TechWhirl (TECHWR-L) is a resource for technical writing and technical communications professionals of all experience levels and in all industries to share their experiences and acquire information.
For two decades, technical communicators have turned to TechWhirl to ask and answer questions about the always-changing world of technical communications, such as tools, skills, career paths, methodologies, and emerging industries. The TechWhirl Archives and magazine, created for, by and about technical writers, offer a wealth of knowledge to everyone with an interest in any aspect of technical communications.

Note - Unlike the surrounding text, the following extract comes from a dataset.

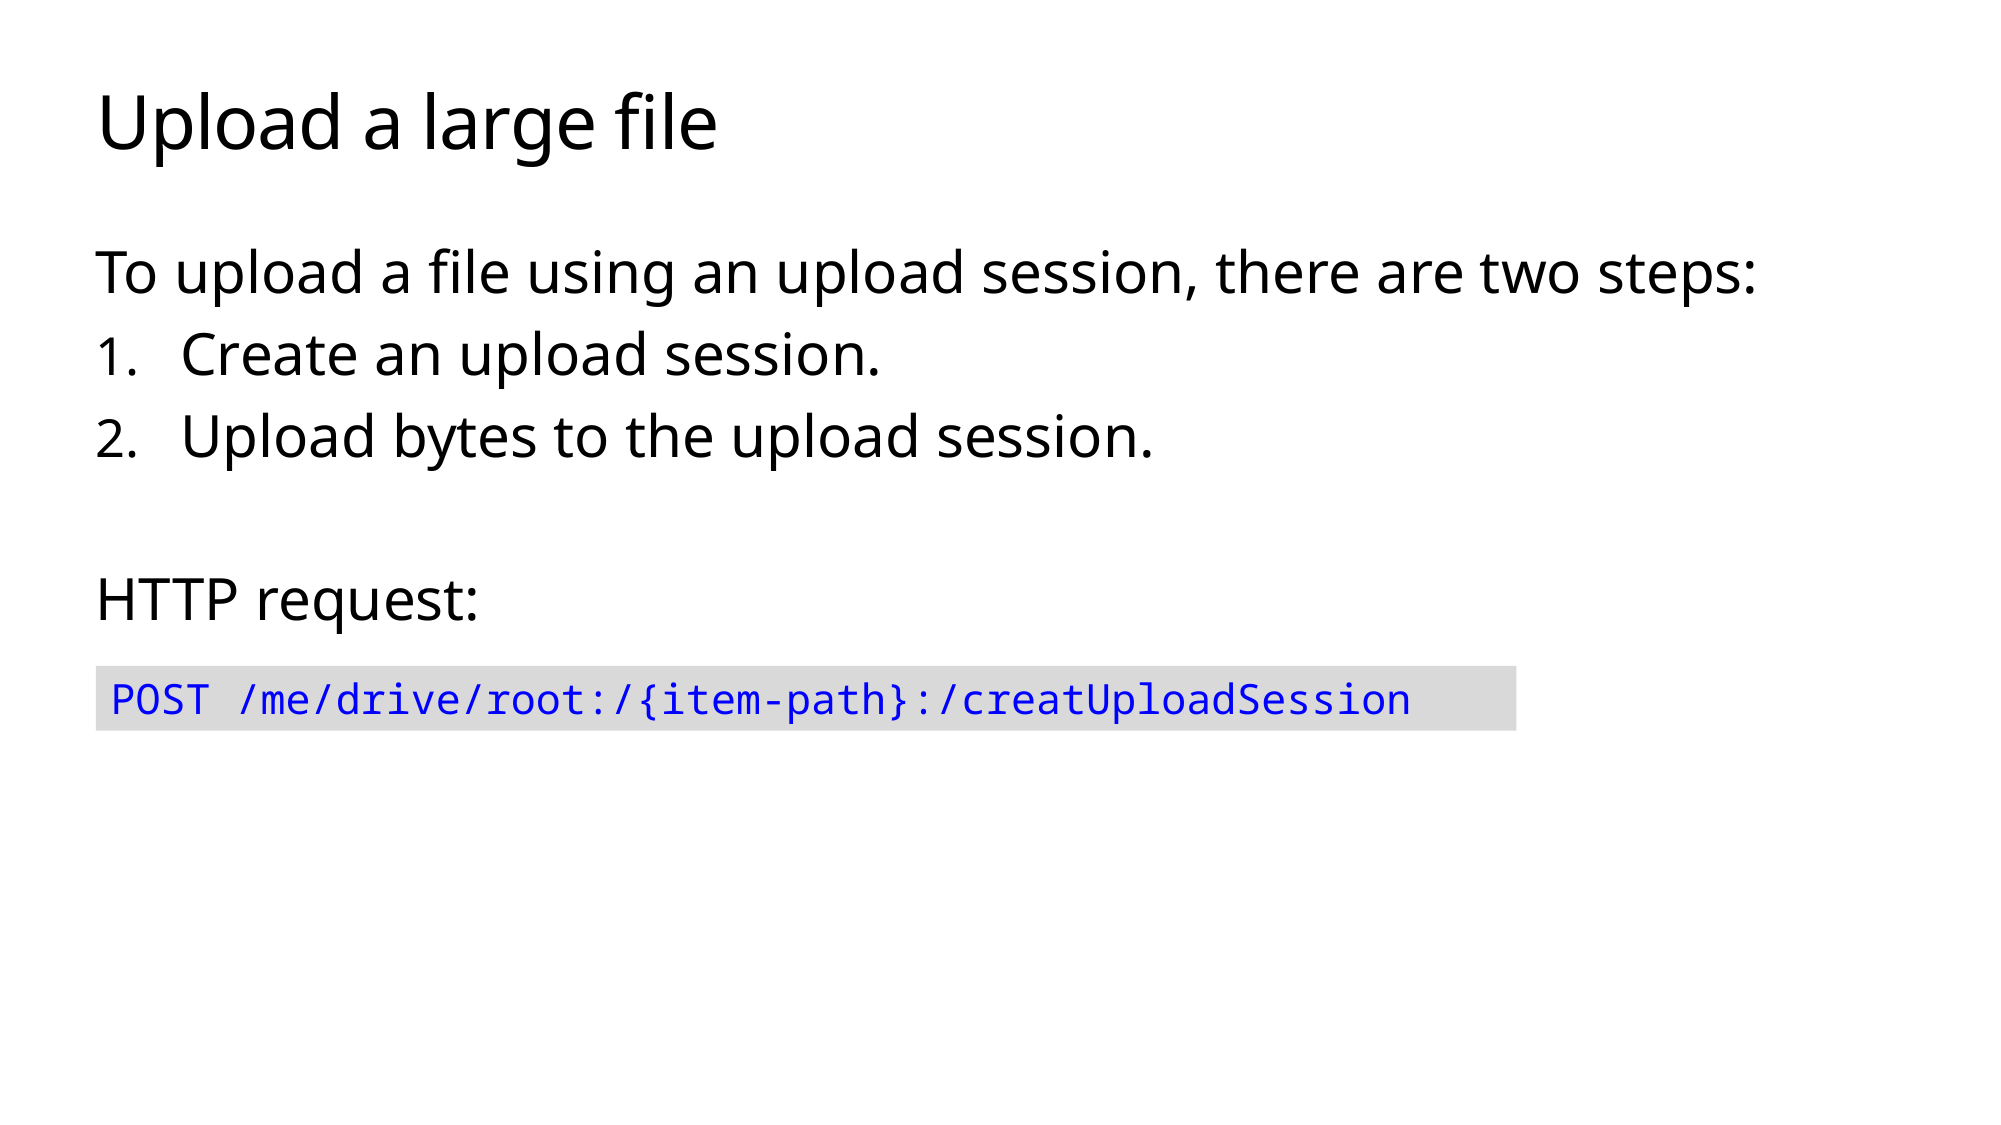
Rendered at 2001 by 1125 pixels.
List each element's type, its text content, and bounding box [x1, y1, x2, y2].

text_box POST /me/drive/root:/{item-path}:/creatUploadSession [95, 665, 1517, 731]
title Upload a large file [96, 75, 1904, 166]
list To upload a file using an upload session, there are two steps: Create an upload session. Upload bytes to the upload session. HTTP request: [95, 235, 1904, 646]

Subject:Re: Word Count Question From:Tom Brophy <tom -at- TCRAFT -dot- COM> Date:Thu, 25 Feb 1999 23:16:28 -0000
> The most probable reason for the difference is that I am just
> running Microsoft Word's Tools>Word Count function, and I am
> not counting words in footnotes (this is for help projects).
Your translator does have reasonable grounds for complaint. There can be quite an amount of text in $ and K footnotes (especially if you've been diligent in your indexing).

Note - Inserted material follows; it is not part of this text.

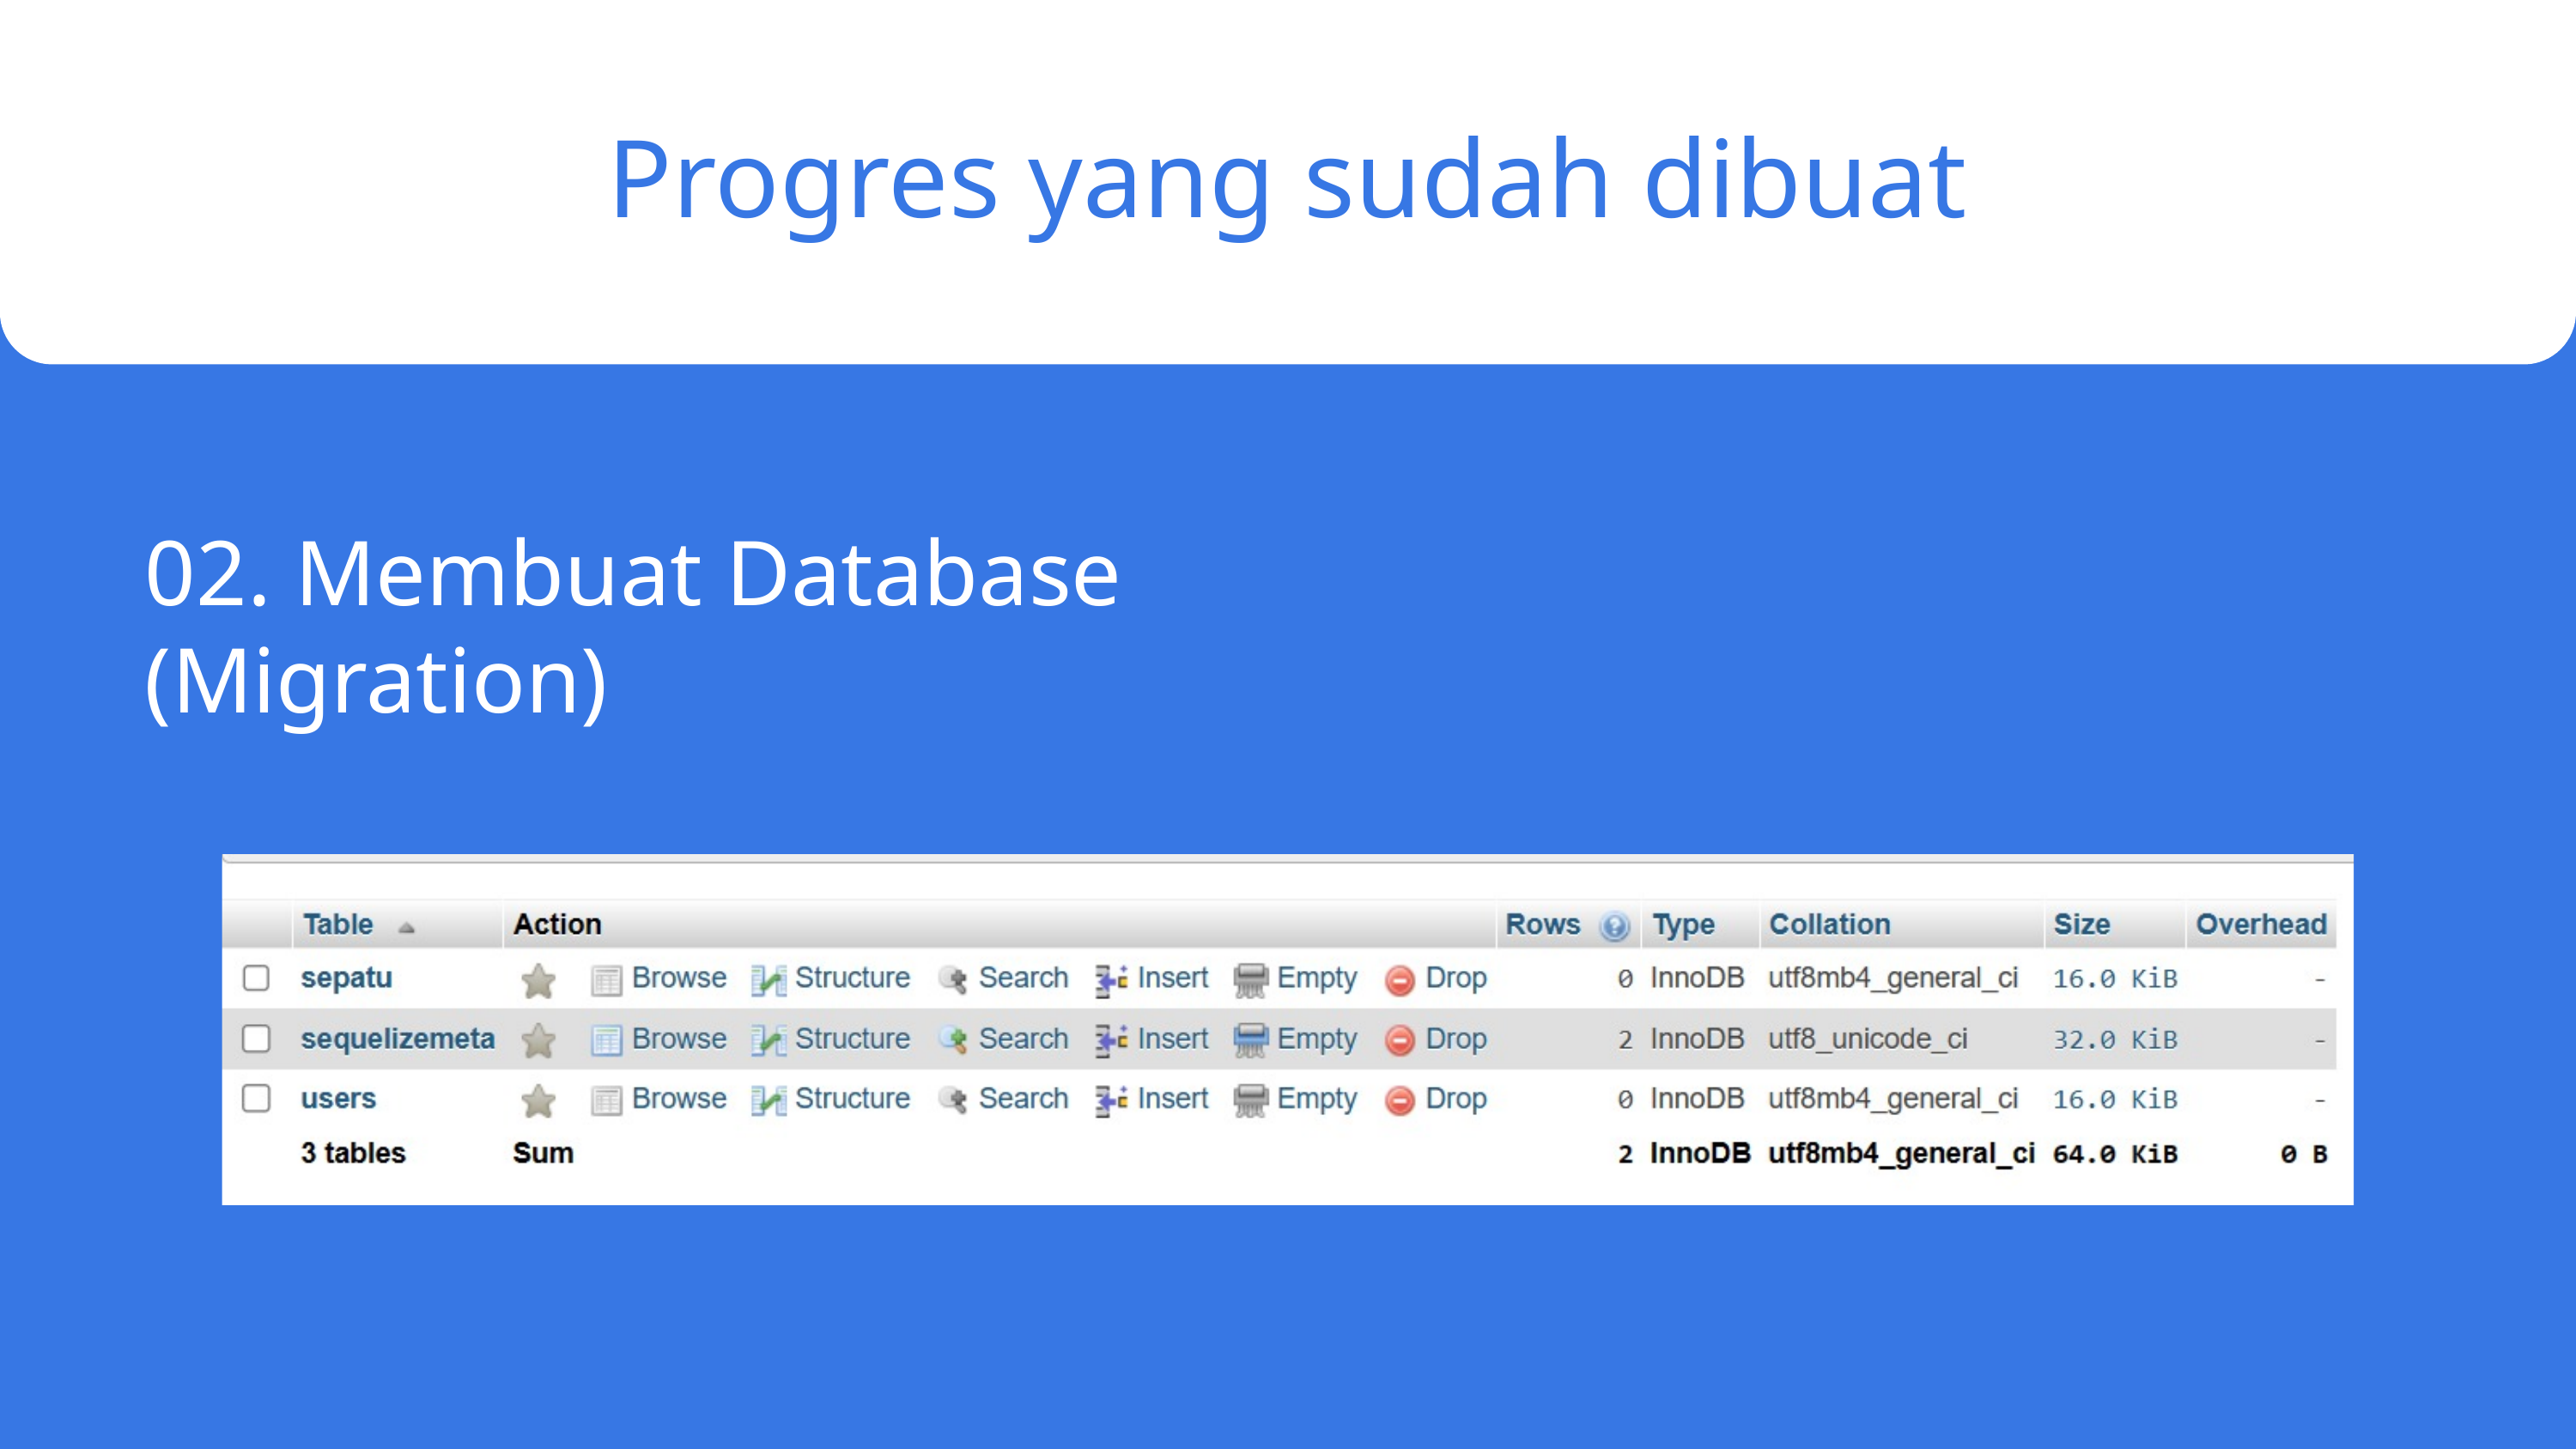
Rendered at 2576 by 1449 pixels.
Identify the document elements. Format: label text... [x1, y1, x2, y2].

> Do any of you have any suggestions for counting
> words in footnote codes--and even as specific as counting
> only words with specific footnote codes? I certainly don't
> want to count words by hand, but I do need to feel comfortable
> about the differences.
From the HelpQA 2.0 manual ...
The Word counts section contains word counts for the CNT file and the source RTF files including and excluding footnotes, and in two "varieties", Microsoft Word compatible and the HelpQA-translatable word count.

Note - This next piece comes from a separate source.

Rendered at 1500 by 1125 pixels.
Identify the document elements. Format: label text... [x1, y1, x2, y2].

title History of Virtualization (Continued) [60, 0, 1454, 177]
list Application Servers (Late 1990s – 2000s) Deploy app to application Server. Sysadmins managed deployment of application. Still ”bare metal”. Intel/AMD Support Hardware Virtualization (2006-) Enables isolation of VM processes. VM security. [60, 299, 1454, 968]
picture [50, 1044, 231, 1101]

Microsoft Word uses a generic word counting algorithm, identical to that used in UNIX?s "wc", which is quite suitable for most purposes. However, when word-counting text for translation, a more accurate means is required. Specifically, there are two problems with this algorithm:
· It counts the number of word breaks in a stream of text, not the number of words. For example, a typical keyword footnote might contain the text "file: open;OpenFile;open: file". When word counting this, Word finds two spaces and so, returns a word count of three. HelpQA will scan the text stream until it encounters a ?letter? (a normal unaccented alphabetic or numeric character, an underscore, an ampersand or a character whose ANSI code is greater than 192), scans forward until it reaches a non-letter and then repeats, counting one word for each block of ?letters? read. In the above string, HelpQA will return the correct word count of five.
· The "wc" algorithm also counts the number of words in the non-localizable footnotes as well as the footnote marker characters in the body text and footnote window. HelpQA ignores both.